_What to produce:_
If an entry includes an image, drop the image and copy the rest verbatim.

_Records for the task:_
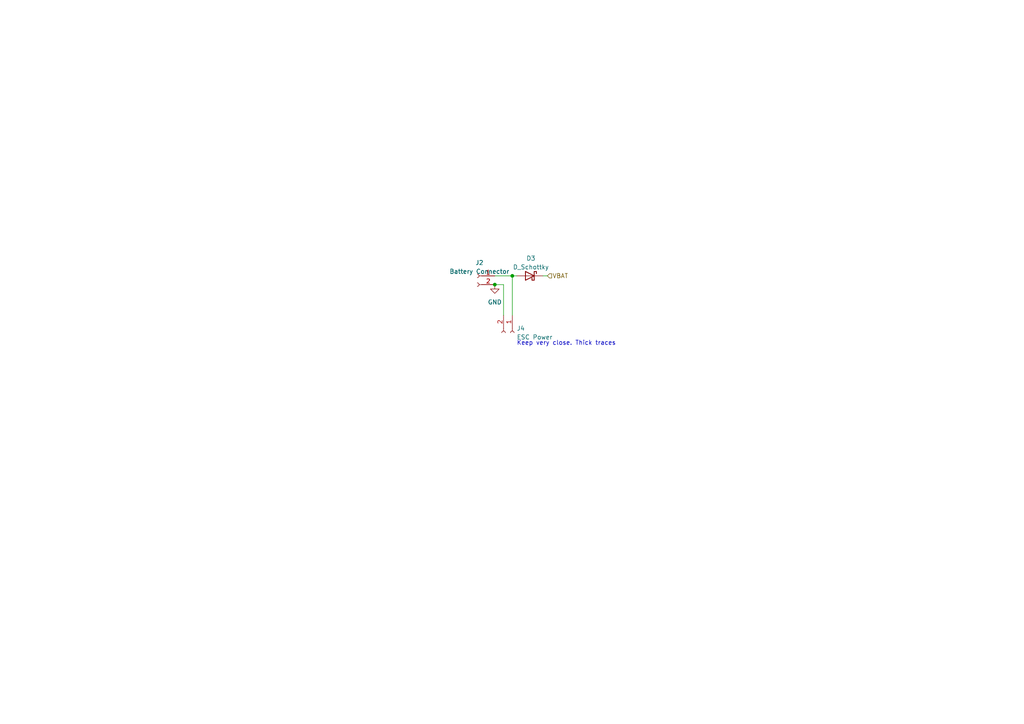
<source format=kicad_sch>
(kicad_sch (version 20230121) (generator eeschema)

  (uuid 08b84f44-daab-48d2-9961-092281d6cf5a)

  (paper "A4")

  

  (junction (at 143.51 82.55) (diameter 0) (color 0 0 0 0)
    (uuid 700185e7-16cd-4089-bf53-d43f5411aafc)
  )
  (junction (at 148.59 80.01) (diameter 0) (color 0 0 0 0)
    (uuid e4acfcb1-fbe5-45a2-baa8-f53e169bd542)
  )

  (wire (pts (xy 148.59 80.01) (xy 148.59 91.44))
    (stroke (width 0) (type default))
    (uuid 118c2731-cd16-4967-acfc-eea5740fcd5c)
  )
  (wire (pts (xy 143.51 80.01) (xy 148.59 80.01))
    (stroke (width 0) (type default))
    (uuid 3ef4d666-e787-45a0-a0a6-e56b88df8637)
  )
  (wire (pts (xy 146.05 91.44) (xy 146.05 82.55))
    (stroke (width 0) (type default))
    (uuid 962b07ac-1901-46bb-b8de-65e0617f6f42)
  )
  (wire (pts (xy 146.05 82.55) (xy 143.51 82.55))
    (stroke (width 0) (type default))
    (uuid a436935b-2eb1-4808-9be5-e54009df34a0)
  )
  (wire (pts (xy 157.48 80.01) (xy 158.75 80.01))
    (stroke (width 0) (type default))
    (uuid c0c62b5a-48c0-4ba7-b205-611ced6f597d)
  )
  (wire (pts (xy 149.86 80.01) (xy 148.59 80.01))
    (stroke (width 0) (type default))
    (uuid dd5da9f3-efaf-4330-9714-30f33f0963f1)
  )

  (text "Keep very close. Thick traces" (at 149.86 100.33 0)
    (effects (font (size 1.27 1.27)) (justify left bottom))
    (uuid 3207c1b1-59d2-4c7d-8ea1-9e5988d1e84a)
  )

  (hierarchical_label "VBAT" (shape input) (at 158.75 80.01 0) (fields_autoplaced)
    (effects (font (size 1.27 1.27)) (justify left))
    (uuid 51180ecb-b69b-4757-a90a-4f71abf07053)
  )

  (symbol (lib_id "power:GND") (at 143.51 82.55 0) (unit 1)
    (in_bom yes) (on_board yes) (dnp no) (fields_autoplaced)
    (uuid 0aa00f48-497a-4b85-84fb-378fe19b41f6)
    (property "Reference" "#PWR041" (at 143.51 88.9 0)
      (effects (font (size 1.27 1.27)) hide)
    )
    (property "Value" "GND" (at 143.51 87.63 0)
      (effects (font (size 1.27 1.27)))
    )
    (property "Footprint" "" (at 143.51 82.55 0)
      (effects (font (size 1.27 1.27)) hide)
    )
    (property "Datasheet" "" (at 143.51 82.55 0)
      (effects (font (size 1.27 1.27)) hide)
    )
    (pin "1" (uuid d00f48da-97dc-4773-a126-02227f069cb6))
    (instances
      (project "avc-computer"
        (path "/e63e39d7-6ac0-4ffd-8aa3-1841a4541b55/feb67fac-24a5-46c8-b058-e8d08103a624"
          (reference "#PWR041") (unit 1)
        )
      )
    )
  )

  (symbol (lib_id "Device:D_Schottky") (at 153.67 80.01 0) (mirror y) (unit 1)
    (in_bom yes) (on_board yes) (dnp no) (fields_autoplaced)
    (uuid 5eb6c860-79e8-4650-a55f-4a40f083dd0b)
    (property "Reference" "D3" (at 153.9875 74.93 0)
      (effects (font (size 1.27 1.27)))
    )
    (property "Value" "D_Schottky" (at 153.9875 77.47 0)
      (effects (font (size 1.27 1.27)))
    )
    (property "Footprint" "B320A-13-F:DIOM5226X230N" (at 153.67 80.01 0)
      (effects (font (size 1.27 1.27)) hide)
    )
    (property "Datasheet" "~" (at 153.67 80.01 0)
      (effects (font (size 1.27 1.27)) hide)
    )
    (pin "1" (uuid 4278ab6b-9e02-46e9-9804-4f8a13be3ddf))
    (pin "2" (uuid e58dadef-b63c-4639-942e-b3841f663f27))
    (instances
      (project "avc-computer"
        (path "/e63e39d7-6ac0-4ffd-8aa3-1841a4541b55/feb67fac-24a5-46c8-b058-e8d08103a624"
          (reference "D3") (unit 1)
        )
      )
    )
  )

  (symbol (lib_id "Connector:Conn_01x02_Female") (at 138.43 80.01 0) (mirror y) (unit 1)
    (in_bom yes) (on_board yes) (dnp no) (fields_autoplaced)
    (uuid 90aa8079-4e64-43ff-b631-e1055a278cb2)
    (property "Reference" "J2" (at 139.065 76.2 0)
      (effects (font (size 1.27 1.27)))
    )
    (property "Value" "Battery Connector" (at 139.065 78.74 0)
      (effects (font (size 1.27 1.27)))
    )
    (property "Footprint" "Connector_Wire:SolderWire-2sqmm_1x02_P7.8mm_D2mm_OD3.9mm" (at 138.43 80.01 0)
      (effects (font (size 1.27 1.27)) hide)
    )
    (property "Datasheet" "~" (at 138.43 80.01 0)
      (effects (font (size 1.27 1.27)) hide)
    )
    (pin "1" (uuid 82063faf-bb93-491b-878d-3211fb01c488))
    (pin "2" (uuid 8b6341e0-81cd-4e68-be54-835c54bebb26))
    (instances
      (project "avc-computer"
        (path "/e63e39d7-6ac0-4ffd-8aa3-1841a4541b55/feb67fac-24a5-46c8-b058-e8d08103a624"
          (reference "J2") (unit 1)
        )
      )
    )
  )

  (symbol (lib_id "Connector:Conn_01x02_Female") (at 148.59 96.52 270) (unit 1)
    (in_bom yes) (on_board yes) (dnp no) (fields_autoplaced)
    (uuid b0af5d27-27e8-4364-add9-51460b2992c4)
    (property "Reference" "J4" (at 149.86 95.25 90)
      (effects (font (size 1.27 1.27)) (justify left))
    )
    (property "Value" "ESC Power" (at 149.86 97.79 90)
      (effects (font (size 1.27 1.27)) (justify left))
    )
    (property "Footprint" "Connector_Wire:SolderWire-2sqmm_1x02_P7.8mm_D2mm_OD3.9mm" (at 148.59 96.52 0)
      (effects (font (size 1.27 1.27)) hide)
    )
    (property "Datasheet" "~" (at 148.59 96.52 0)
      (effects (font (size 1.27 1.27)) hide)
    )
    (pin "1" (uuid ce765641-eda1-4e7f-aab4-1b494553ce11))
    (pin "2" (uuid 4b733fb7-4643-4818-b42d-a98ef5a56fcc))
    (instances
      (project "avc-computer"
        (path "/e63e39d7-6ac0-4ffd-8aa3-1841a4541b55/feb67fac-24a5-46c8-b058-e8d08103a624"
          (reference "J4") (unit 1)
        )
      )
    )
  )
)

</source>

_Exercise answer:_
<source format=kicad_sch>
(kicad_sch (version 20230121) (generator eeschema)

  (uuid 08b84f44-daab-48d2-9961-092281d6cf5a)

  (paper "A4")

  

  (junction (at 143.51 82.55) (diameter 0) (color 0 0 0 0)
    (uuid 700185e7-16cd-4089-bf53-d43f5411aafc)
  )
  (junction (at 148.59 80.01) (diameter 0) (color 0 0 0 0)
    (uuid e4acfcb1-fbe5-45a2-baa8-f53e169bd542)
  )

  (wire (pts (xy 148.59 80.01) (xy 148.59 91.44))
    (stroke (width 0) (type default))
    (uuid 118c2731-cd16-4967-acfc-eea5740fcd5c)
  )
  (wire (pts (xy 143.51 80.01) (xy 148.59 80.01))
    (stroke (width 0) (type default))
    (uuid 3ef4d666-e787-45a0-a0a6-e56b88df8637)
  )
  (wire (pts (xy 146.05 91.44) (xy 146.05 82.55))
    (stroke (width 0) (type default))
    (uuid 962b07ac-1901-46bb-b8de-65e0617f6f42)
  )
  (wire (pts (xy 146.05 82.55) (xy 143.51 82.55))
    (stroke (width 0) (type default))
    (uuid a436935b-2eb1-4808-9be5-e54009df34a0)
  )
  (wire (pts (xy 157.48 80.01) (xy 158.75 80.01))
    (stroke (width 0) (type default))
    (uuid c0c62b5a-48c0-4ba7-b205-611ced6f597d)
  )
  (wire (pts (xy 149.86 80.01) (xy 148.59 80.01))
    (stroke (width 0) (type default))
    (uuid dd5da9f3-efaf-4330-9714-30f33f0963f1)
  )

  (text "Keep very close. Thick traces" (at 149.86 100.33 0)
    (effects (font (size 1.27 1.27)) (justify left bottom))
    (uuid 3207c1b1-59d2-4c7d-8ea1-9e5988d1e84a)
  )

  (hierarchical_label "VBAT" (shape input) (at 158.75 80.01 0) (fields_autoplaced)
    (effects (font (size 1.27 1.27)) (justify left))
    (uuid 51180ecb-b69b-4757-a90a-4f71abf07053)
  )

  (symbol (lib_id "power:GND") (at 143.51 82.55 0) (unit 1)
    (in_bom yes) (on_board yes) (dnp no) (fields_autoplaced)
    (uuid 0aa00f48-497a-4b85-84fb-378fe19b41f6)
    (property "Reference" "#PWR041" (at 143.51 88.9 0)
      (effects (font (size 1.27 1.27)) hide)
    )
    (property "Value" "GND" (at 143.51 87.63 0)
      (effects (font (size 1.27 1.27)))
    )
    (property "Footprint" "" (at 143.51 82.55 0)
      (effects (font (size 1.27 1.27)) hide)
    )
    (property "Datasheet" "" (at 143.51 82.55 0)
      (effects (font (size 1.27 1.27)) hide)
    )
    (pin "1" (uuid d00f48da-97dc-4773-a126-02227f069cb6))
    (instances
      (project "avc-computer"
        (path "/e63e39d7-6ac0-4ffd-8aa3-1841a4541b55/feb67fac-24a5-46c8-b058-e8d08103a624"
          (reference "#PWR041") (unit 1)
        )
      )
    )
  )

  (symbol (lib_id "Device:D_Schottky") (at 153.67 80.01 0) (mirror y) (unit 1)
    (in_bom yes) (on_board yes) (dnp no) (fields_autoplaced)
    (uuid 5eb6c860-79e8-4650-a55f-4a40f083dd0b)
    (property "Reference" "D3" (at 153.9875 74.93 0)
      (effects (font (size 1.27 1.27)))
    )
    (property "Value" "D_Schottky" (at 153.9875 77.47 0)
      (effects (font (size 1.27 1.27)))
    )
    (property "Footprint" "B320A-13-F:DIOM5226X230N" (at 153.67 80.01 0)
      (effects (font (size 1.27 1.27)) hide)
    )
    (property "Datasheet" "~" (at 153.67 80.01 0)
      (effects (font (size 1.27 1.27)) hide)
    )
    (pin "1" (uuid 4278ab6b-9e02-46e9-9804-4f8a13be3ddf))
    (pin "2" (uuid e58dadef-b63c-4639-942e-b3841f663f27))
    (instances
      (project "avc-computer"
        (path "/e63e39d7-6ac0-4ffd-8aa3-1841a4541b55/feb67fac-24a5-46c8-b058-e8d08103a624"
          (reference "D3") (unit 1)
        )
      )
    )
  )

  (symbol (lib_id "Connector:Conn_01x02_Female") (at 138.43 80.01 0) (mirror y) (unit 1)
    (in_bom yes) (on_board yes) (dnp no) (fields_autoplaced)
    (uuid 90aa8079-4e64-43ff-b631-e1055a278cb2)
    (property "Reference" "J2" (at 139.065 76.2 0)
      (effects (font (size 1.27 1.27)))
    )
    (property "Value" "Battery Connector" (at 139.065 78.74 0)
      (effects (font (size 1.27 1.27)))
    )
    (property "Footprint" "Connector_Wire:SolderWire-2sqmm_1x02_P7.8mm_D2mm_OD3.9mm" (at 138.43 80.01 0)
      (effects (font (size 1.27 1.27)) hide)
    )
    (property "Datasheet" "~" (at 138.43 80.01 0)
      (effects (font (size 1.27 1.27)) hide)
    )
    (pin "1" (uuid 82063faf-bb93-491b-878d-3211fb01c488))
    (pin "2" (uuid 8b6341e0-81cd-4e68-be54-835c54bebb26))
    (instances
      (project "avc-computer"
        (path "/e63e39d7-6ac0-4ffd-8aa3-1841a4541b55/feb67fac-24a5-46c8-b058-e8d08103a624"
          (reference "J2") (unit 1)
        )
      )
    )
  )

  (symbol (lib_id "Connector:Conn_01x02_Female") (at 148.59 96.52 270) (unit 1)
    (in_bom yes) (on_board yes) (dnp no) (fields_autoplaced)
    (uuid b0af5d27-27e8-4364-add9-51460b2992c4)
    (property "Reference" "J4" (at 149.86 95.25 90)
      (effects (font (size 1.27 1.27)) (justify left))
    )
    (property "Value" "ESC Power" (at 149.86 97.79 90)
      (effects (font (size 1.27 1.27)) (justify left))
    )
    (property "Footprint" "Connector_Wire:SolderWire-2sqmm_1x02_P7.8mm_D2mm_OD3.9mm" (at 148.59 96.52 0)
      (effects (font (size 1.27 1.27)) hide)
    )
    (property "Datasheet" "~" (at 148.59 96.52 0)
      (effects (font (size 1.27 1.27)) hide)
    )
    (pin "1" (uuid ce765641-eda1-4e7f-aab4-1b494553ce11))
    (pin "2" (uuid 4b733fb7-4643-4818-b42d-a98ef5a56fcc))
    (instances
      (project "avc-computer"
        (path "/e63e39d7-6ac0-4ffd-8aa3-1841a4541b55/feb67fac-24a5-46c8-b058-e8d08103a624"
          (reference "J4") (unit 1)
        )
      )
    )
  )
)

</source>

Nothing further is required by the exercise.